A.  Wow.  Well if I start – there’s been a whole series of influencers over the years both internally, within the company and externally.  My grandfather was a great influence – a hard-working German who would handle a plow behind a horse or a tractor.  I learned a lot from him – I learned how to drink beer from him at age 10.  One at a time.  My grandfather was a self-made man, never graduated beyond 8th grade.  A hard-worker, honest as the day is long.  He was genuine and never had an enemy.  That taught me a lot.  I never heard him raise his voice. He personified a hard-working, ethical human being.  He was never a wealthy man but wealth did not measure his being.  He had people driving from LA to North San Diego County to buy his produce because they knew it was organic, unusual in the day, and he irrigated with water that never left his property.  They also raised beautiful fuchsias and other flowers.  He had a green thumb like nobody’s business and so did my grandmother. He had the best compost piles and he was an inventor.

One day I noticed this contraption that my grandmother had on the patio. I said, ‘Nana, what is that plastic bag hanging out of your ceiling?” “Oh, Grandpa made me a solar hair dryer.” He was just that kind of guy, always inventing – sort of a Rube Goldberg kind of guy.  Hard-working and solid.  He tragically died of prostate cancer that metastasized into bone cancer.

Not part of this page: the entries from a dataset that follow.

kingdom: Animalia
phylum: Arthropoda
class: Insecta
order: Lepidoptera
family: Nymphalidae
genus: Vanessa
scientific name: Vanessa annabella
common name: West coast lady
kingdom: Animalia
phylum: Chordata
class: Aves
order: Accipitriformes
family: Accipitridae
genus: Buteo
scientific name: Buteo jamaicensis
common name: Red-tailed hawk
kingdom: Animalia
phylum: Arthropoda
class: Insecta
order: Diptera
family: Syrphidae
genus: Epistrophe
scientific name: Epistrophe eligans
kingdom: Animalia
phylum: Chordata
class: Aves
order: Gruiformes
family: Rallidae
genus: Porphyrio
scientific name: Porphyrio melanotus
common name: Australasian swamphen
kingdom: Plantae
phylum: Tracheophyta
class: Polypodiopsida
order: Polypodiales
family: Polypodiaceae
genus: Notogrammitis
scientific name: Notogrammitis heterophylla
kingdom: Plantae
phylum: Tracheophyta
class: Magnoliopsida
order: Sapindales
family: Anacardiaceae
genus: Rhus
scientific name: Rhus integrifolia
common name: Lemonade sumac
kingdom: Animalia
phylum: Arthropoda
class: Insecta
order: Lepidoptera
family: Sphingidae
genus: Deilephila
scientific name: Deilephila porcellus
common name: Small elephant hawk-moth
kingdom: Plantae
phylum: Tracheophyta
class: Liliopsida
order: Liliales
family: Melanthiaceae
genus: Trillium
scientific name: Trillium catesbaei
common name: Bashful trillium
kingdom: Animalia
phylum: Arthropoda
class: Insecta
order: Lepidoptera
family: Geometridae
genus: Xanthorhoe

He was a hearty, 5’10” and he died at 100 pounds of skin and bones.  But his mind was there until the very end…the very, very end.  I smile when I think about him. 

In my real estate career, there have been a number of individuals who have meant a lot to me. Chris Ludeman has many characteristics that I respect greatly. Mike Lafitte has been a wonderful role model, personally and professionally.  Bob Sulentic leads by example and is a tireless and passionate CEO. Larry Melody, whose company we acquired in 1996, was a great influence.  Larry was iconic in the business, he taught me a lot.  

I believe a successful human being is a compilation of not one but many characteristics found in those whose paths I’ve witnessed.  I’ve taken bits and pieces of elements lacking in my persona and have tried to learn from what I see in others.